4. Check the logs output in the traceroute pod:

[vagrant@controlplane ~]$ kubectl logs traceroute
traceroute to 10.244.1.3 (10.244.1.3), 30 hops max, 46 byte packets
1 10.244.2.1 (10.244.2.1) 0.007 ms 0.008 ms 0.004 ms
2 192.168.56.11 (192.168.56.11) 0.575 ms 0.411 ms 0.396 ms
3 10.244.1.3 (10.244.1.3) 0.614 ms 0.580 ms 0.498 ms

The traceroute output shows three hops this time:

  • The first is 10.244.2.1, the gateway address configured in the cni0 network interface at node-2.
  • The second hop is 192.168.56.11, the IP address the eth1 network interface has for node-1.
  • The third and last hop is 10.244.1.3, the IP address attached to the cni0 network of node-1 and assigned to the pod we wanted to test connectivity for.

We can conclude that: when pods are in different nodes, the communication is routed between the cni0 and eth1 interfaces attached to each node.

Conclusions

In this article, we have delved into Kubernetes networking within the context of VirtualBox, providing command-line examples and illustrations that shed light on pod-to-pod communication. However, it’s important to recognize that our exploration has only scratched the surface of this vast topic.

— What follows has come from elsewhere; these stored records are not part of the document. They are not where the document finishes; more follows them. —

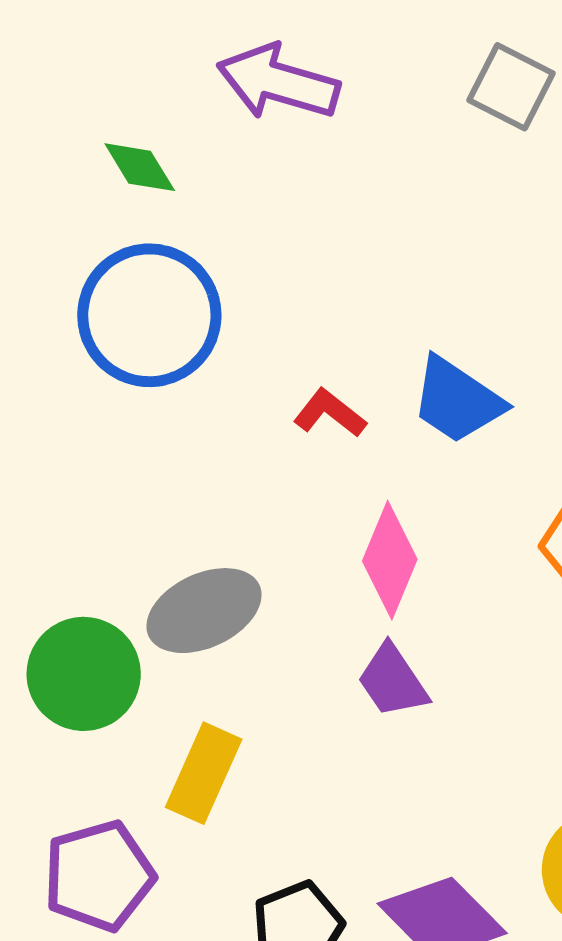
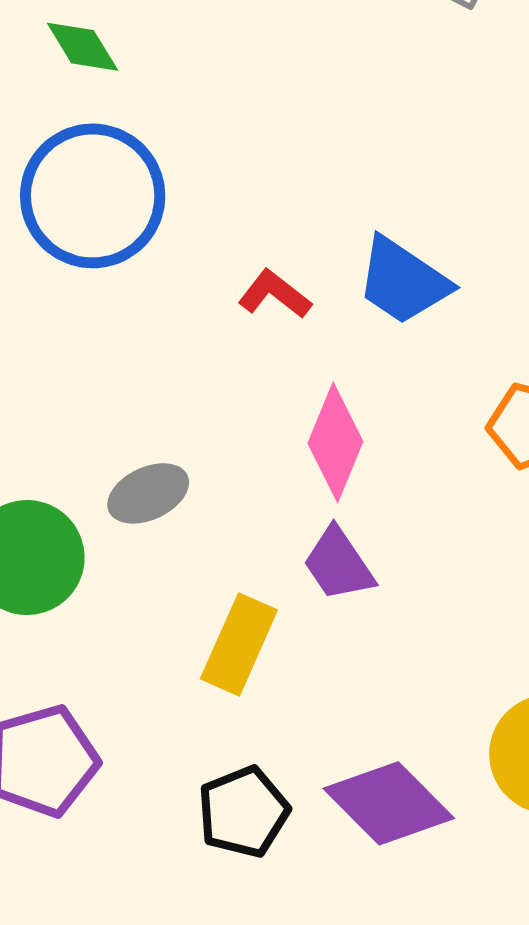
gray ellipse: (204, 611) -> (148, 493), size x0.7
yellow rectangle: (204, 773) -> (239, 644), moved

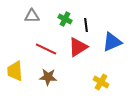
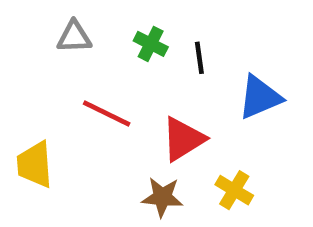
red triangle: (78, 47) -> (183, 139), moved
brown star: (48, 77) -> (162, 197), moved

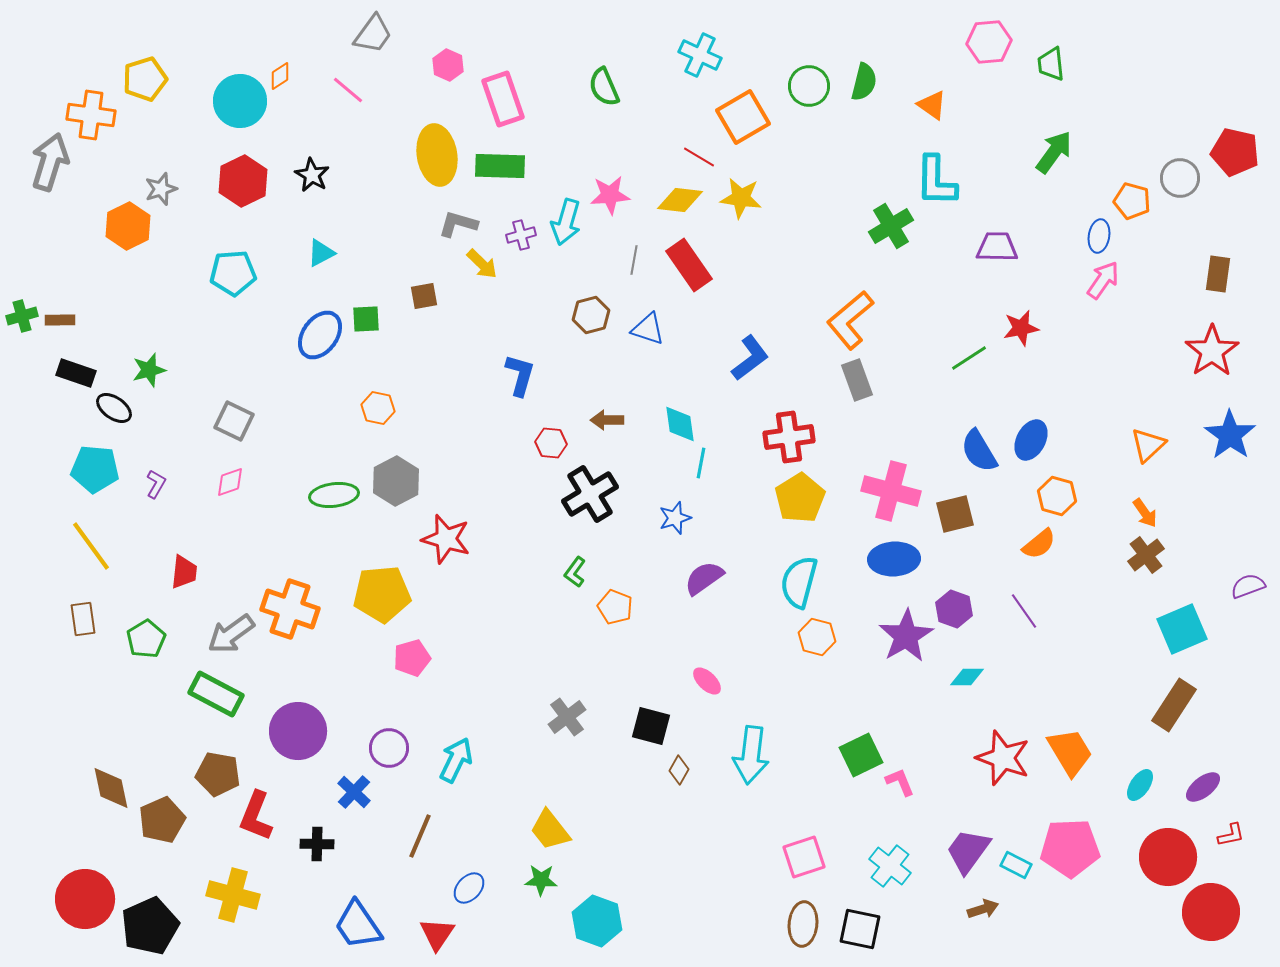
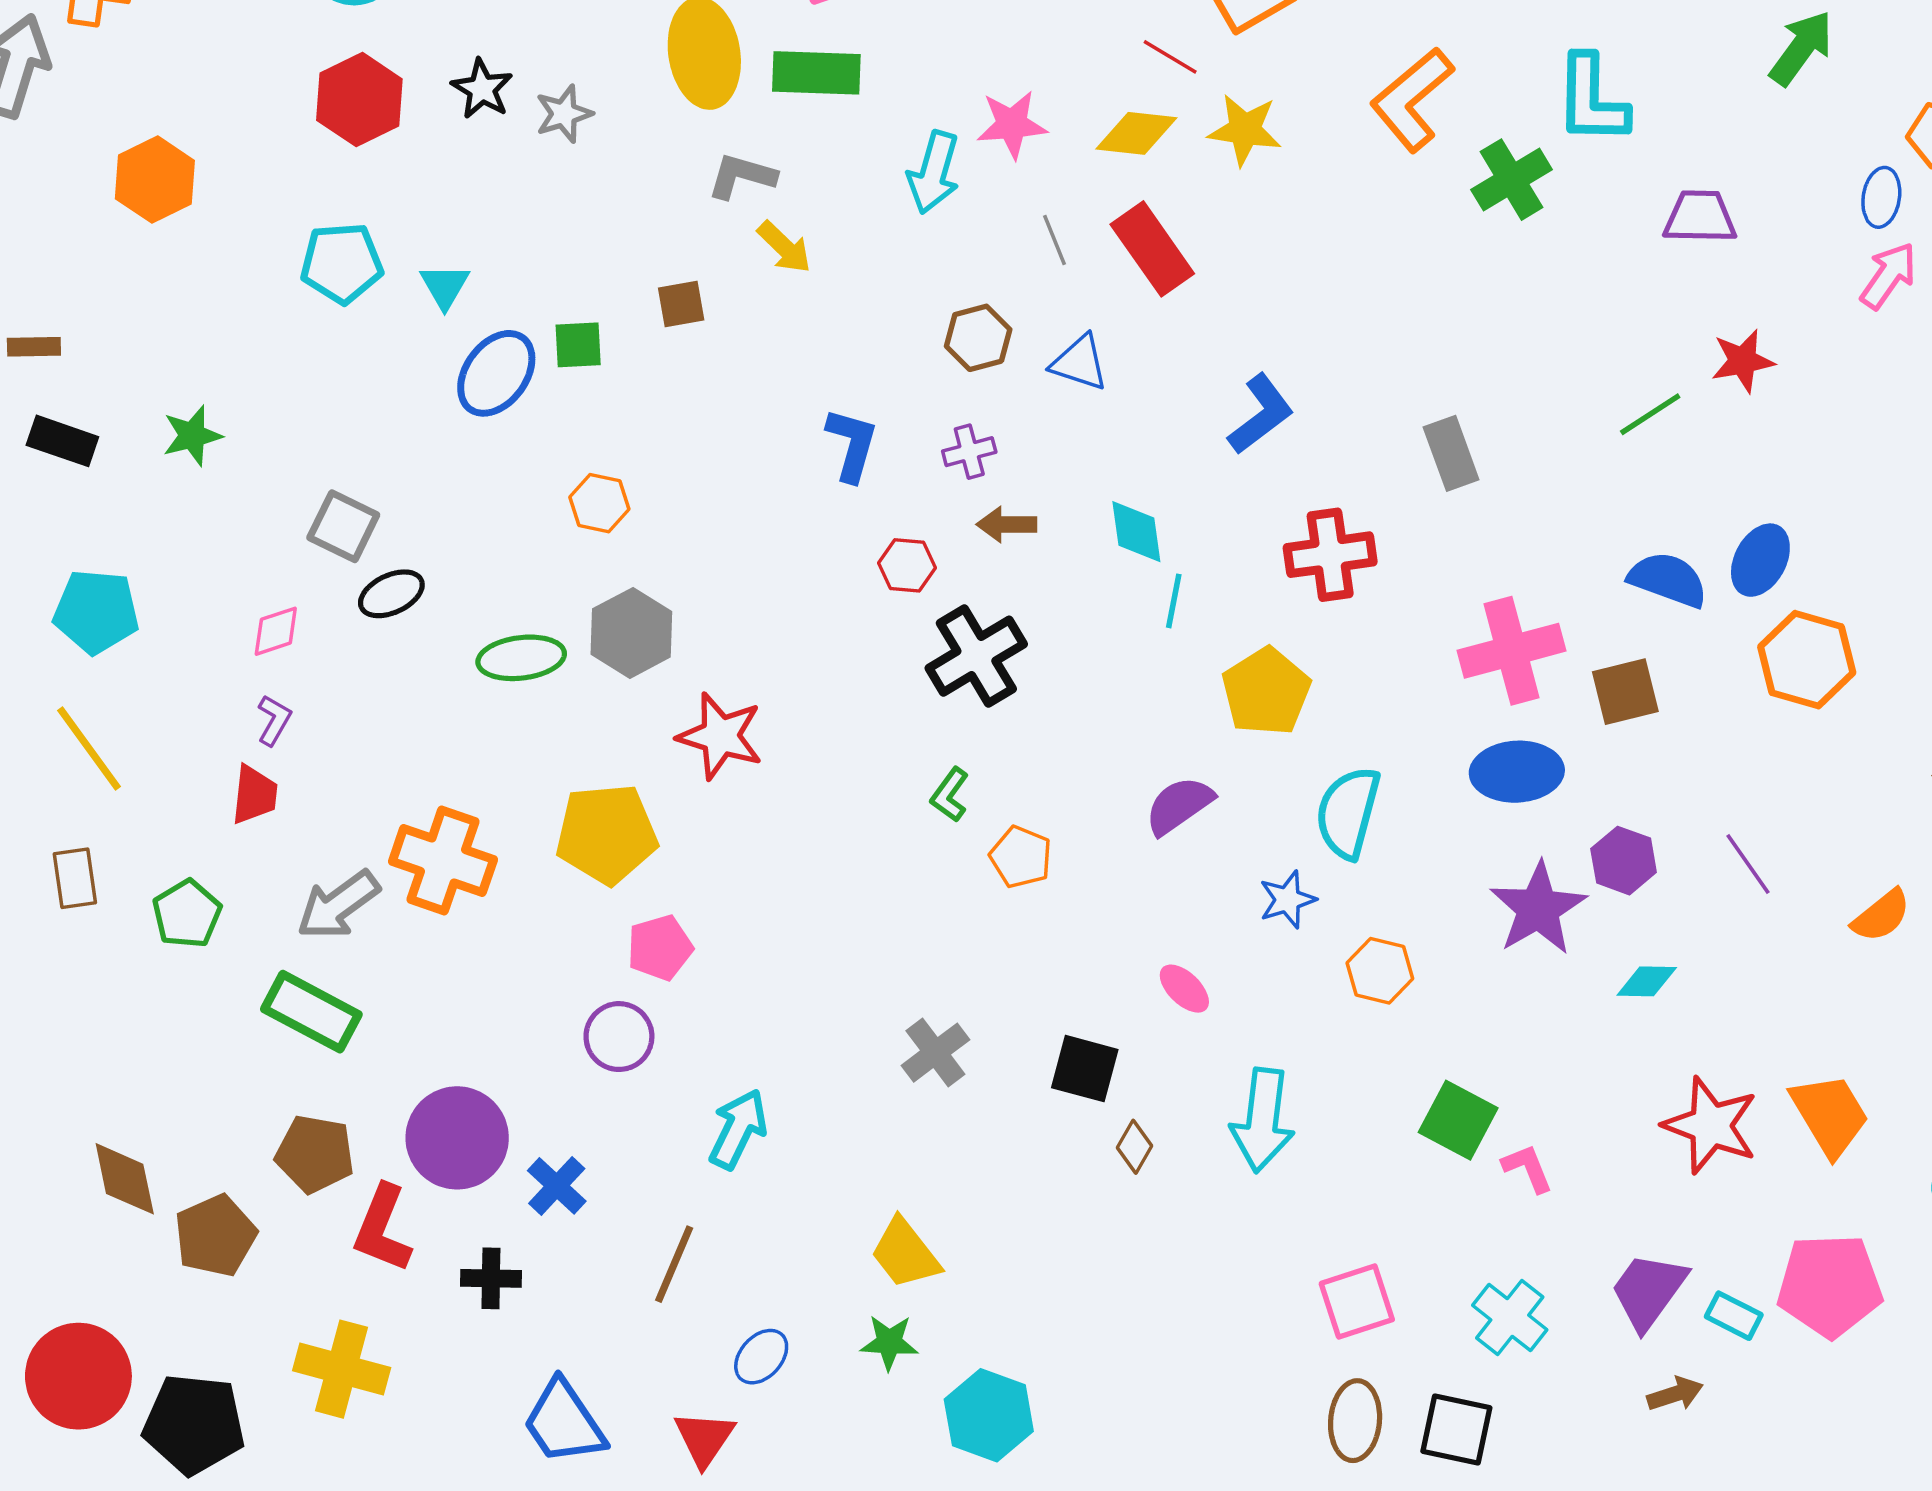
gray star: (161, 189) -> (564, 114), moved
purple cross: (521, 235) -> (969, 452), moved
cyan triangle: (321, 253) -> (445, 286), moved, turned -32
gray line: (634, 260) -> (1055, 240), turned -32
orange L-shape: (850, 320) -> (1412, 100), moved
black ellipse: (114, 408) -> (391, 594), moved, turned -60
blue semicircle: (979, 451) -> (1668, 580), turned 141
pink diamond: (230, 482) -> (276, 631), moved
purple L-shape: (156, 484) -> (274, 720), moved
pink cross: (891, 491) -> (1512, 651), turned -30
orange hexagon: (1057, 496) -> (1807, 660), size x1.4
yellow pentagon: (800, 498) -> (1266, 692), moved
blue star: (675, 518) -> (1287, 900), moved
orange semicircle: (1039, 544) -> (1881, 916), moved
orange hexagon: (817, 637) -> (1380, 971), moved
purple circle: (298, 731) -> (457, 1138), moved
purple circle: (389, 748) -> (619, 1037), moved
green square: (861, 755) -> (1458, 1120), turned -36
black pentagon: (150, 926) -> (194, 1424), turned 30

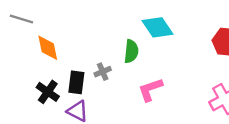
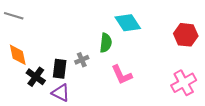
orange diamond: (48, 48) -> (18, 55), moved
pink L-shape: (150, 90) -> (122, 75), turned -95

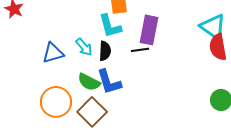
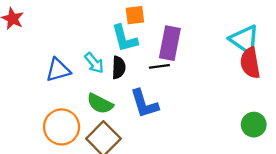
blue L-shape: (109, 82) -> (144, 104), moved

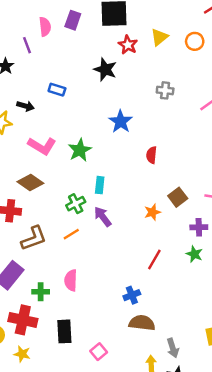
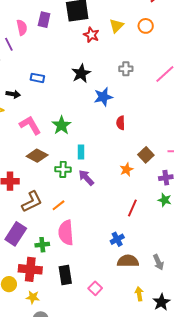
black star: (105, 69) -> (81, 73), moved, turned 30
blue star: (121, 122) -> (103, 97), moved, turned 30
pink L-shape: (42, 146) -> (30, 125), turned -145
brown diamond: (30, 182) -> (37, 156), moved
green cross: (76, 204) -> (63, 169), turned 35
orange line: (71, 234) -> (58, 205), moved
pink semicircle: (71, 280) -> (66, 233), size x1.4
gray arrow: (173, 348) -> (158, 262), moved

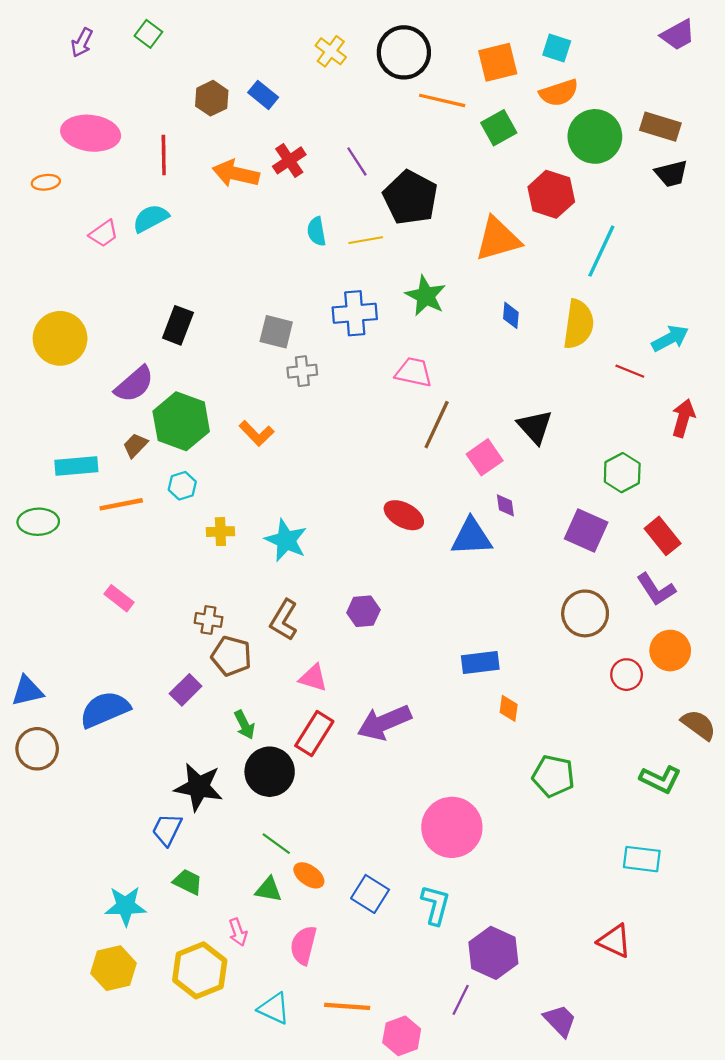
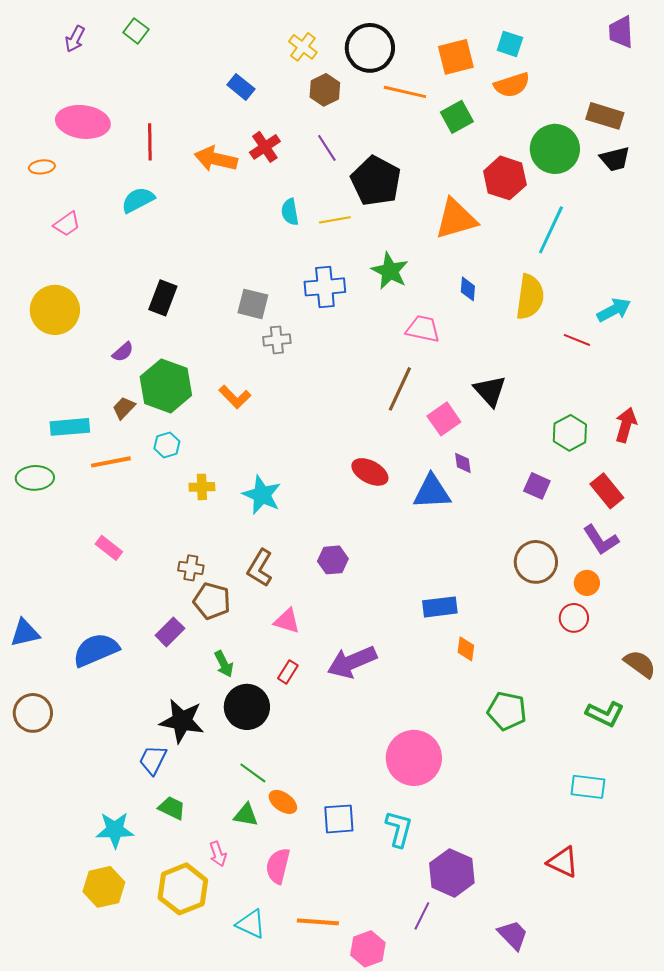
purple trapezoid: (678, 35) -> (621, 32), turned 116
brown hexagon: (212, 98) -> (325, 90), moved
green circle: (595, 136) -> (555, 149), moved
pink trapezoid: (104, 234) -> (67, 224), moved
pink trapezoid: (414, 372) -> (423, 329), moved
purple semicircle: (134, 384) -> (123, 352), size x0.6
red arrow: (683, 418) -> (626, 425), moved
purple square: (586, 530) -> (537, 486), size x0.7
orange circle: (670, 651) -> (587, 583), moved, size x0.7
red rectangle: (314, 733) -> (288, 672), size x0.6
brown circle: (37, 749) -> (33, 713), moved
blue square: (370, 894) -> (339, 819), turned -36

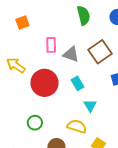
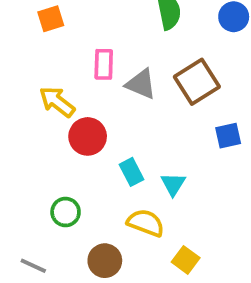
yellow arrow: (16, 65) -> (57, 102), moved
red circle: (44, 83) -> (88, 136), size x0.7
cyan rectangle: (77, 83) -> (132, 172), moved

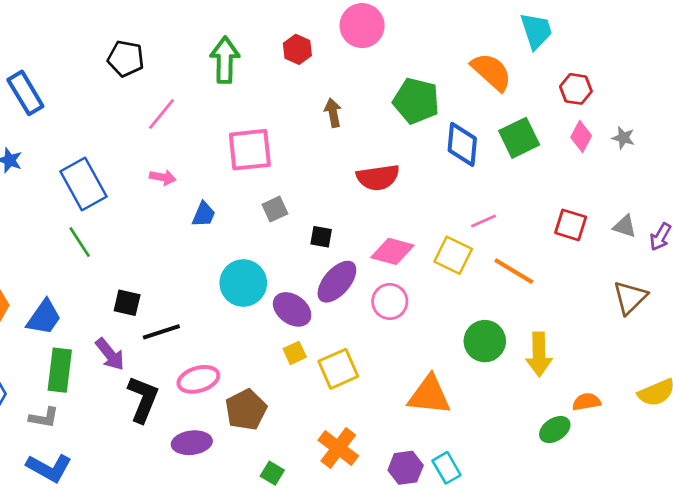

As you continue your exploration of Kubernetes networking, it becomes evident that understanding how network packages flow is essential for effectively identifying and troubleshooting networking issues. Whether building your own Kubernetes cluster learning lab or managing an existing deployment, this knowledge is invaluable when unexpected communication issues arise.

I encourage you to let your curiosity guide you as you continue learning and exploring the intricacies of Kubernetes networking. Trace pod-to-pod traffic, uncover the underlying mechanisms, and embrace the challenge of maintaining reliable and efficient communication within your Kubernetes environment. Remember, there is always more to discover, so keep expanding your expertise and enhancing your ability to troubleshoot and optimize Kubernetes networking.